Report each line of the records below that uses the word "does".
-- RECORDS FOR THE EXERCISE follows --
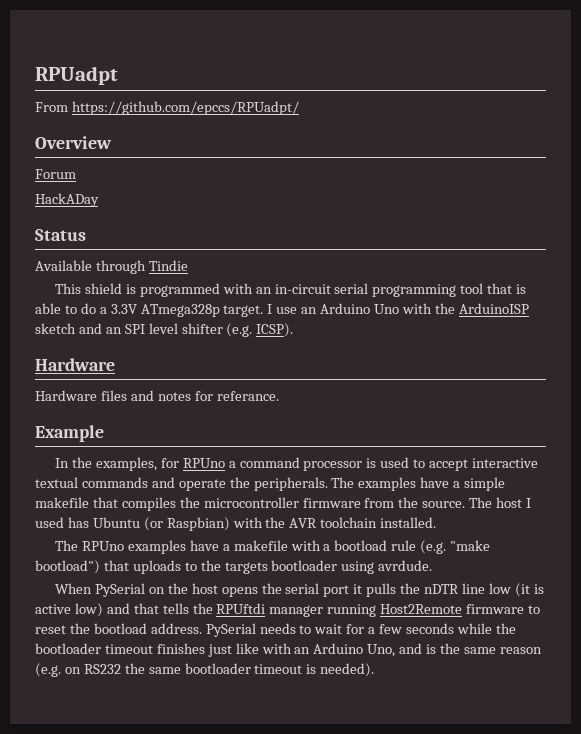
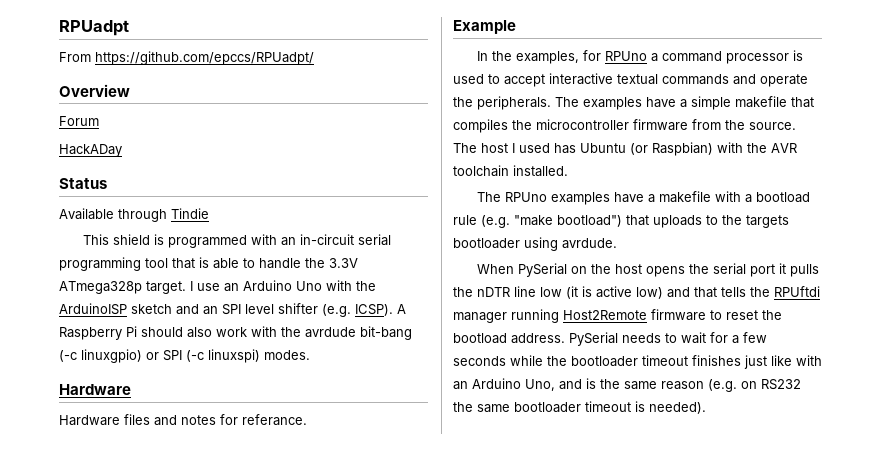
[80,303,107,314] do a -> [259,258,325,269] handle the
(294, 330) none -> [397,304,406,314] [59,326,412,340] [59,349,310,363] A Raspberry Pi should also work with the avrdude bit-bang (-c linuxgpio) or SPI (-c linuxspi) modes.

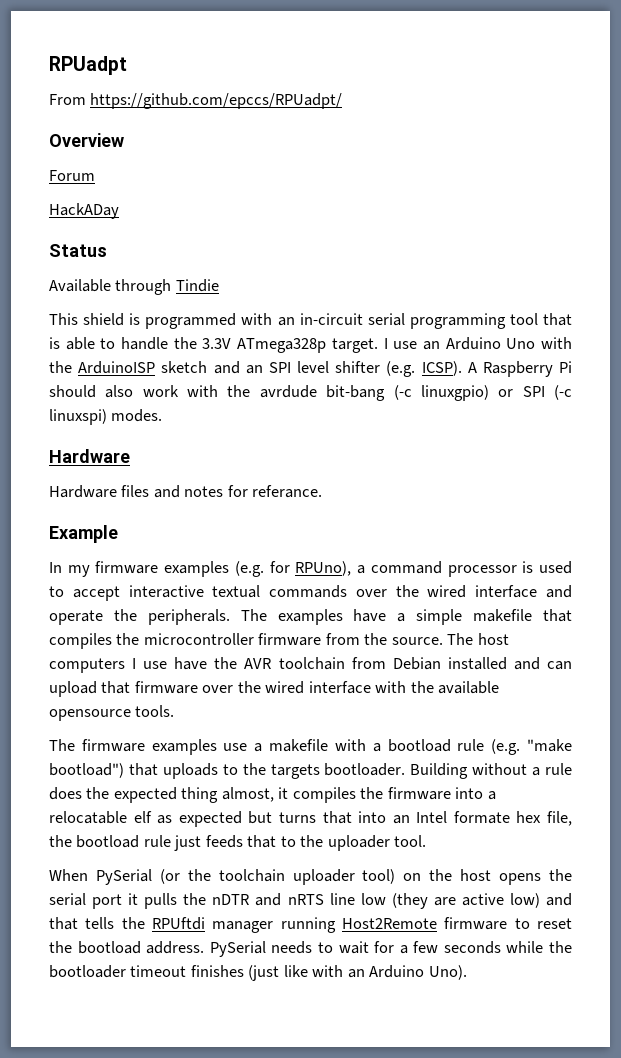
[491,50,647,64] the examples, for RPUno -> [67,561,352,577] my firmware examples (e.g. for RPUno),
(729, 79) none -> [355,585,538,598] over the wired interface
[512,142,797,156] [453,165,568,177] [476,192,644,205] I used has Ubuntu (or Raspbian) with the AVR toolchain installed. // The RPUno examples have -> [49,657,572,673] [49,681,500,697] [49,705,175,721] [49,739,248,755] computers I use have the AVR toolchain from Debian installed and can upload that firmware over the wired interface with the available opensource tools. // The firmware examples use
[453,237,617,251] [476,263,567,277] bootloader using avrdude. // When PySerial -> [324,763,572,779] [49,787,496,803] [49,811,572,827] [49,835,427,851] [49,869,396,885] bootloader. Building without a rule does the expected thing almost, it compiles the firmware into a relocatable elf as expected but turns that into an Intel formate hex file, the bootload rule just feeds that to the uploader tool. // When PySerial (or the toolchain uploader tool)
[514,286,592,299] line low (it is -> [255,893,456,909] and nRTS line low (they are
[744,355,767,369] just -> [248,965,280,981] (just
[525,378,801,392] [453,401,706,414] Uno, and is the same reason (e.g. on RS232 the same bootloader timeout is needed). -> [428,965,467,980] Uno).

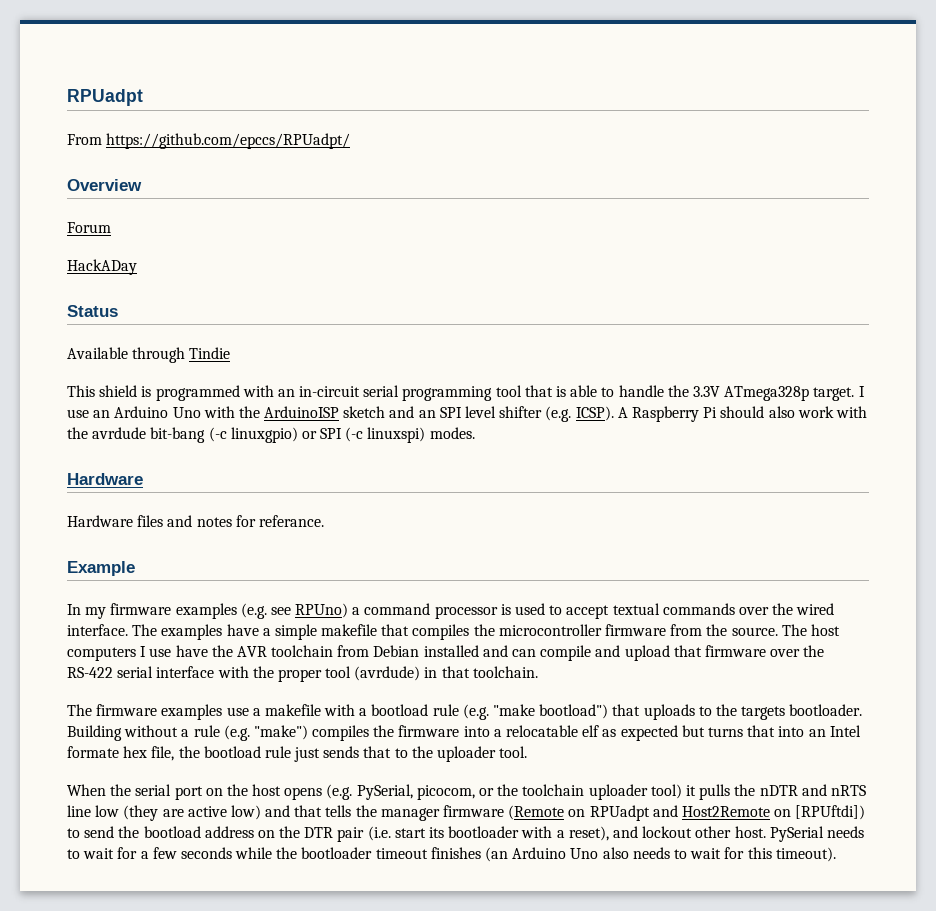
[269,561,352,576] for RPUno), -> [270,603,349,618] see RPUno)
[128,585,204,598] interactive -> (610, 612) none
[475,585,572,598] [49,609,230,625] interface and operate the peripherals. -> [67,624,128,636] interface.
(572, 665) none -> [540,645,621,661] compile and
[265,681,305,694] wired -> [67,666,154,678] RS-422 serial
[438,681,500,694] [49,705,175,721] available opensource tools. -> [277,666,538,682] proper tool (avrdude) in that toolchain.
[49,787,289,803] does the expected thing almost, it -> [223,725,308,741] (e.g. "make")
[205,835,243,848] feeds -> [323,746,360,758] sends
[95,869,573,885] [49,893,123,909] PySerial (or the toolchain uploader tool) on the host opens the serial port -> [110,784,682,800] the serial port on the host opens (e.g. PySerial, picocom, or the toolchain uploader tool)
[152,917,572,933] [49,941,205,954] RPUftdi manager running Host2Remote firmware to reset the bootload address. -> [380,805,866,821] [67,826,766,842] manager firmware (Remote on RPUadpt and Host2Remote on [RPUftdi]) to send the bootload address on the DTR pair (i.e. start its bootloader with a reset), and lockout other host.
[248,965,467,981] (just like with an Arduino Uno). -> [485,847,836,862] (an Arduino Uno also needs to wait for this timeout).

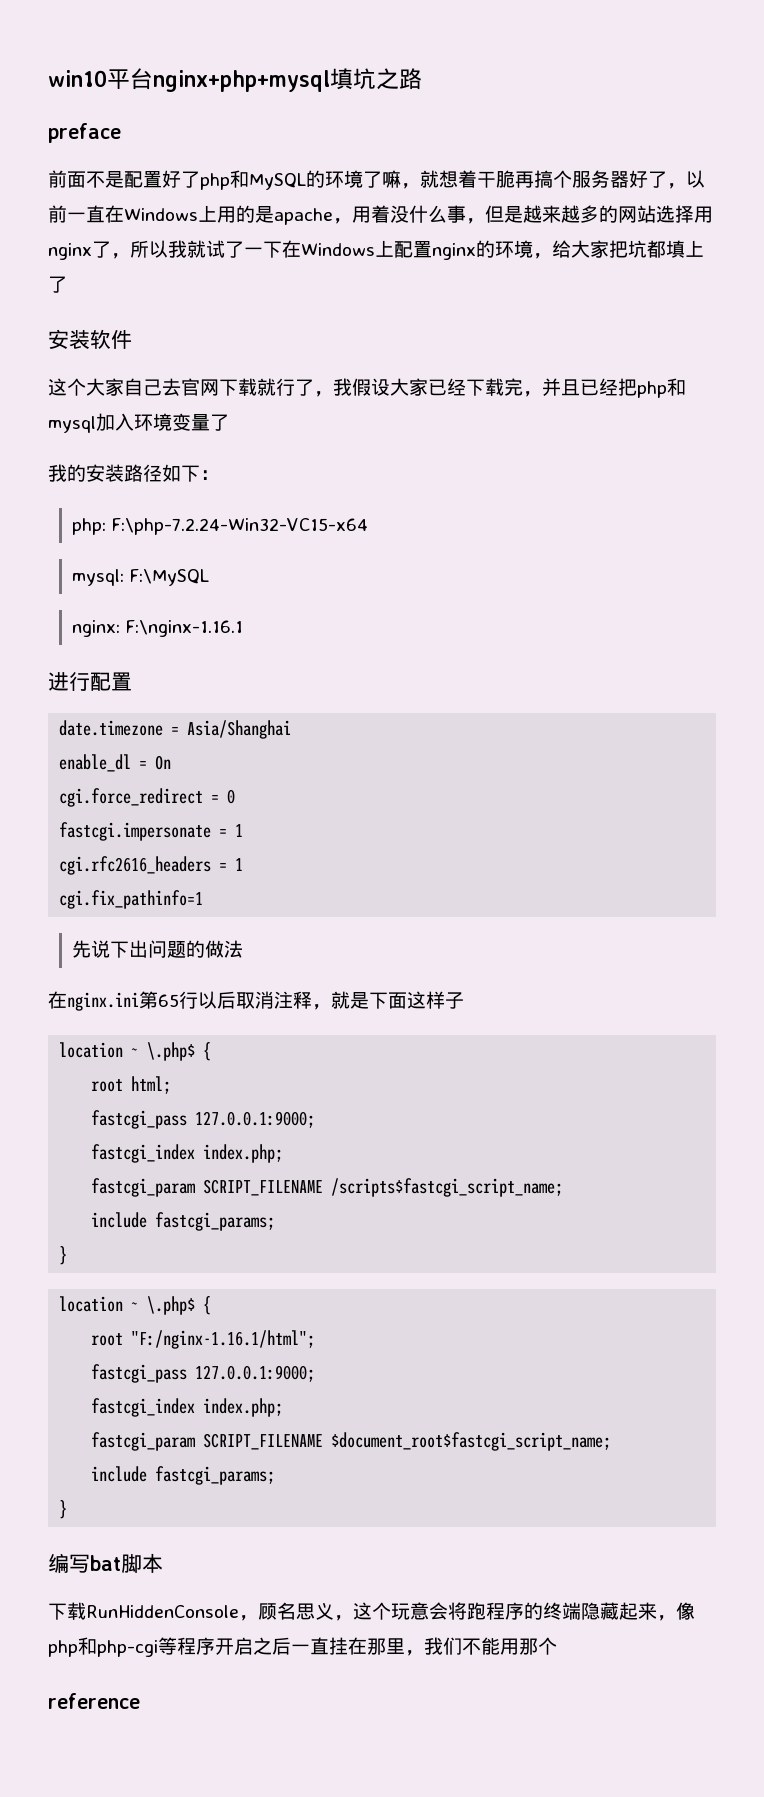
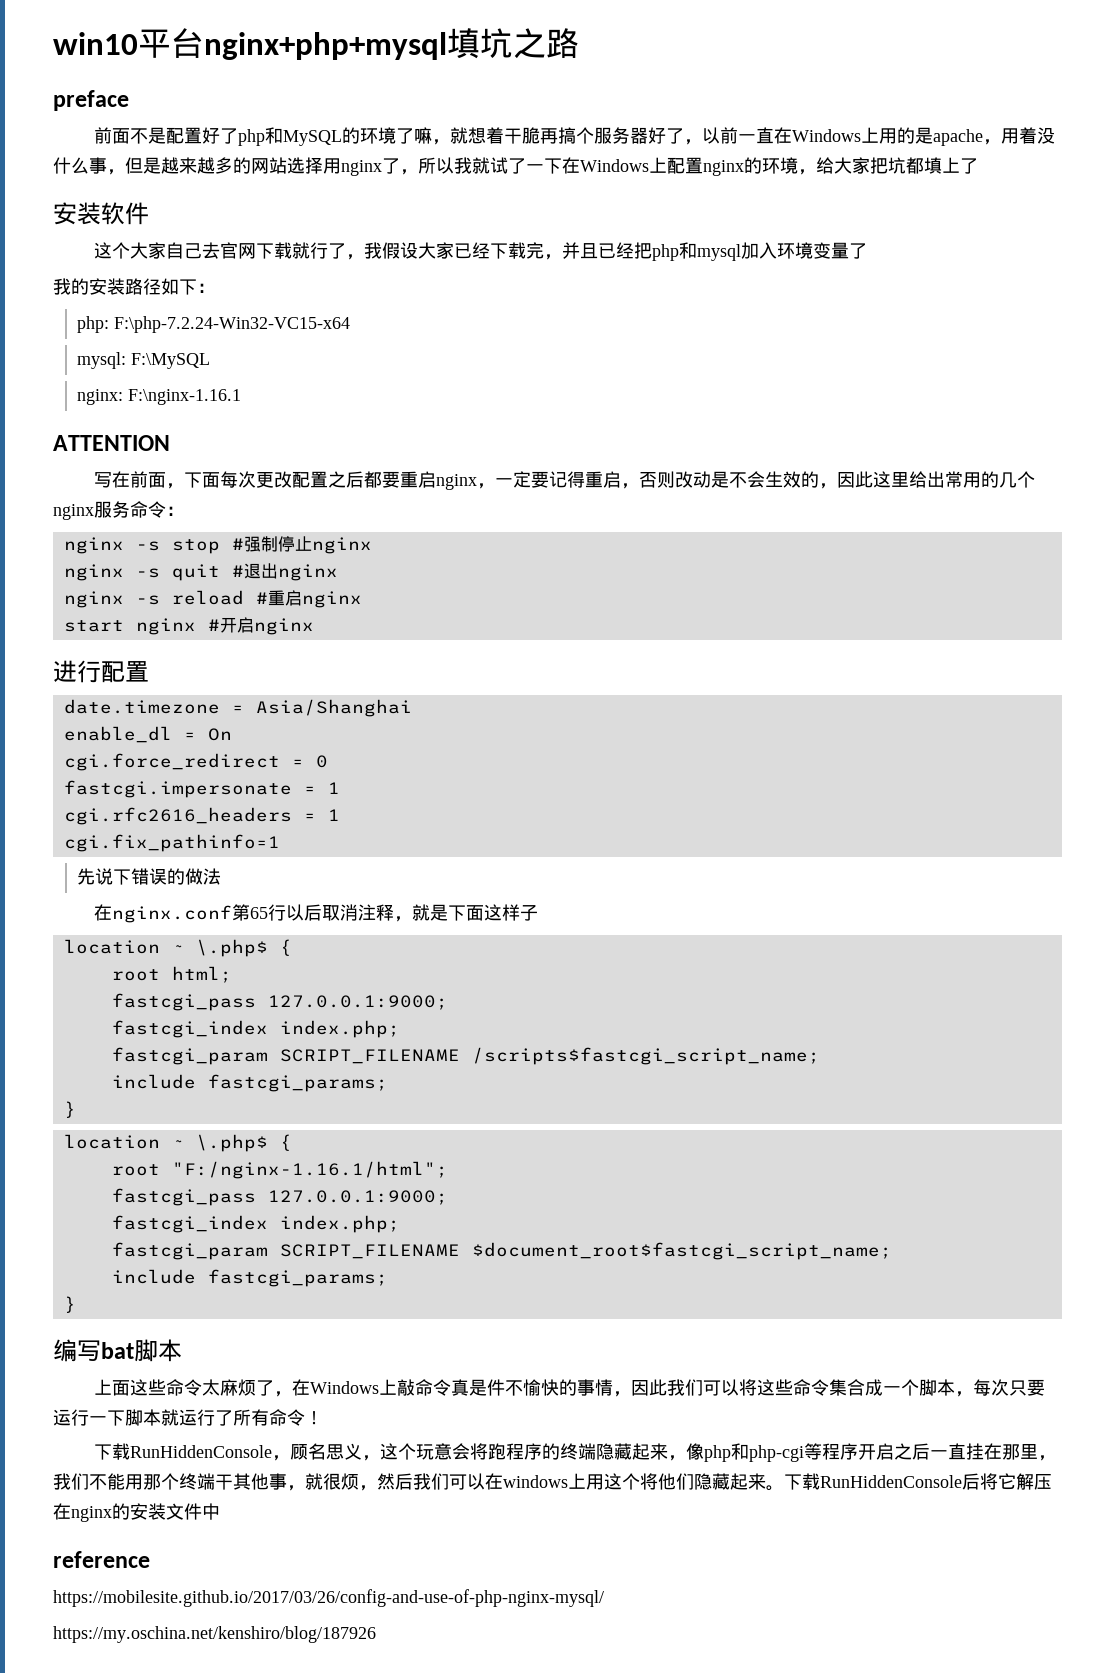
(244, 628) none -> [53,435,170,451] [93,471,1035,490] [53,501,184,520] [63,536,372,554] [63,563,338,581] [63,590,362,608] [63,617,314,635] // ATTENTION // 写在前面，下面每次更改配置之后都要重启nginx，一定要记得重启，否则改动是不会生效的，因此这里给出常用的几个nginx服务命令： // nginx -s stop #强制停止nginx // nginx -s quit #退出nginx // nginx -s reload #重启nginx // start nginx #开启nginx
[129,940,187,958] 出问题 -> [131,868,168,885] 错误
[67,992,139,1011] nginx.ini -> [111,905,232,923] nginx.conf
(163, 1563) none -> [93,1379,1045,1397] [53,1409,323,1426] // 上面这些命令太麻烦了，在Windows上敲命令真是件不愉快的事情，因此我们可以将这些命令集合成一个脚本，每次只要运行一下脚本就运行了所有命令！
(557, 1646) none -> [179,1473,1052,1491] [53,1503,220,1522] 终端干其他事，就很烦，然后我们可以在windows上用这个将他们隐藏起来。下载RunHiddenConsole后将它解压在nginx的安装文件中
(140, 1701) none -> [53,1589,604,1607] [53,1626,376,1643] // https://mobilesite.github.io/2017/03/26/config-and-use-of-php-nginx-mysql/ // https://my.oschina.net/kenshiro/blog/187926

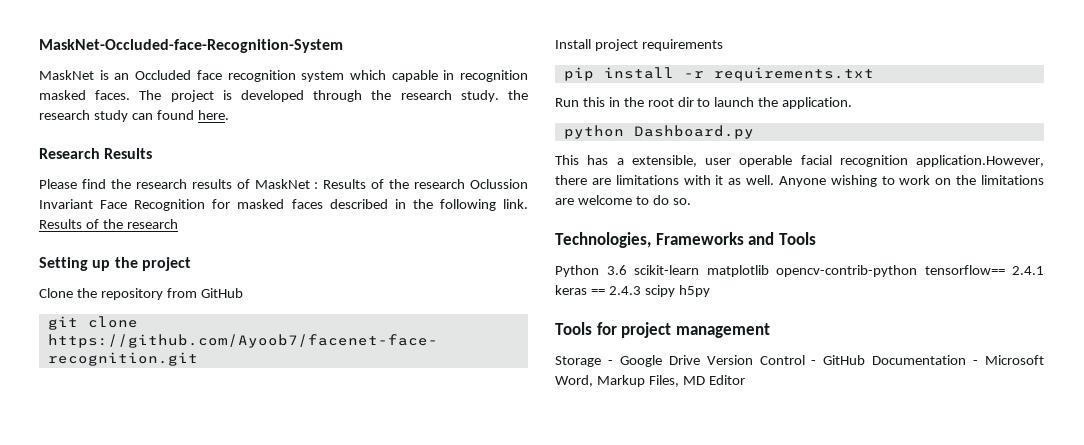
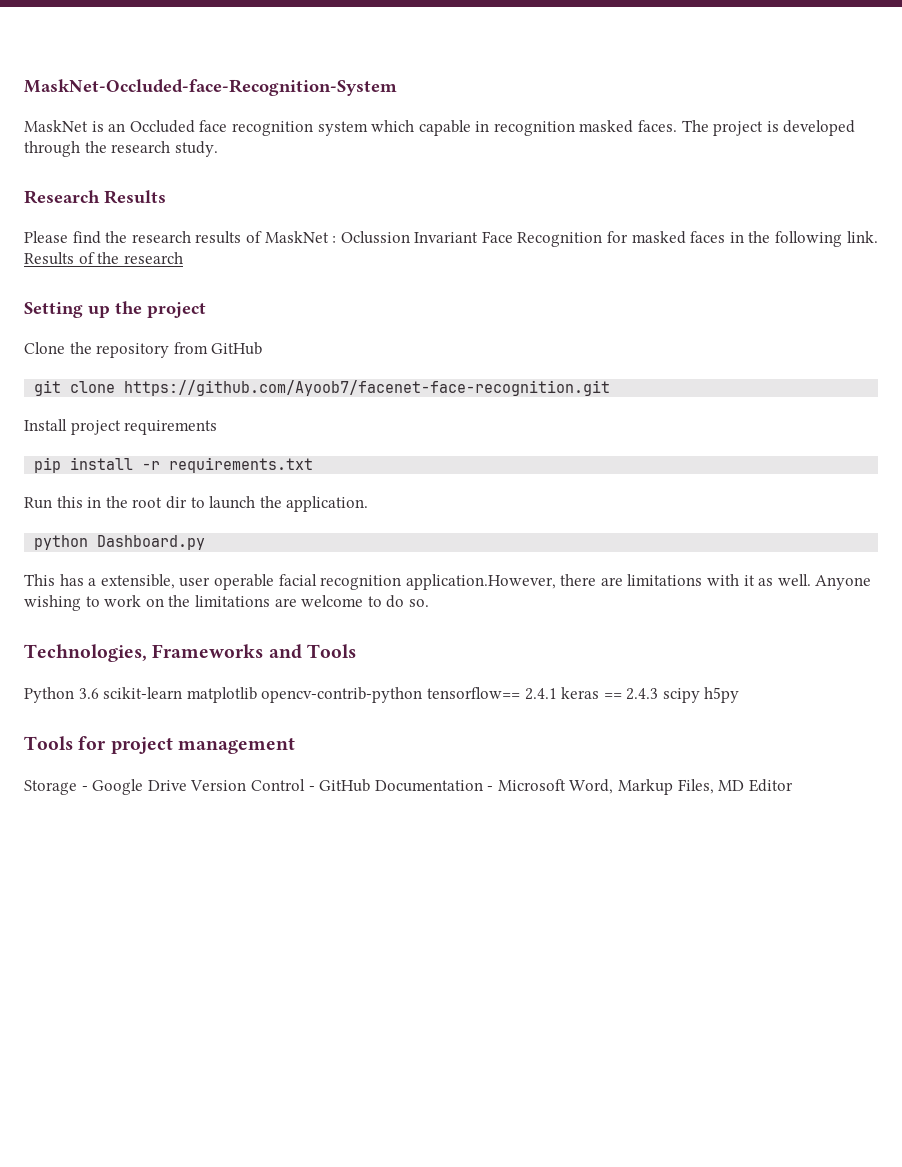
[507,90,528,100] [39,110,229,122] the research study can found here. -> (218, 149) none
[323,179,466,189] Results of the research -> (337, 239) none
[329,199,388,209] described -> (726, 237) none

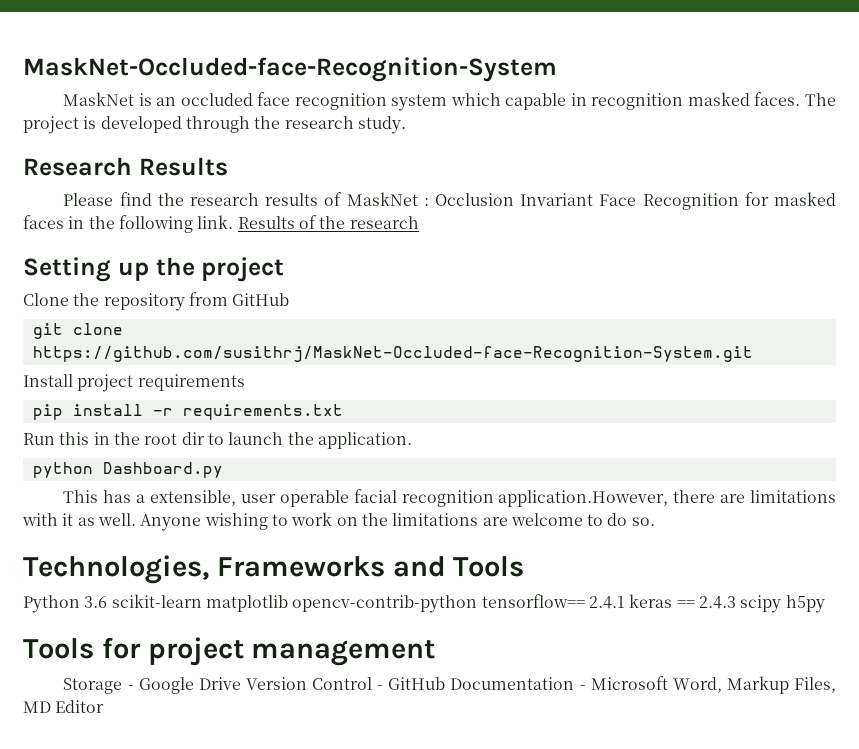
[129,120,195,133] Occluded -> [180,93,253,106] occluded
[340,231,410,244] Oclussion -> [434,193,514,206] Occlusion
[124,380,611,396] https://github.com/Ayoob7/facenet-face-recognition.git -> [32,346,753,362] https://github.com/susithrj/MaskNet-Occluded-face-Recognition-System.git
-- RECORDS FOR THE EXERCISE concluded --
◆ ANSWER SPACE ◆
[453,237,617,251] [476,263,567,277] bootloader using avrdude. // When PySerial -> [324,763,572,779] [49,787,496,803] [49,811,572,827] [49,835,427,851] [49,869,396,885] bootloader. Building without a rule does the expected thing almost, it compiles the firmware into a relocatable elf as expected but turns that into an Intel formate hex file, the bootload rule just feeds that to the uploader tool. // When PySerial (or the toolchain uploader tool)
[49,787,289,803] does the expected thing almost, it -> [223,725,308,741] (e.g. "make")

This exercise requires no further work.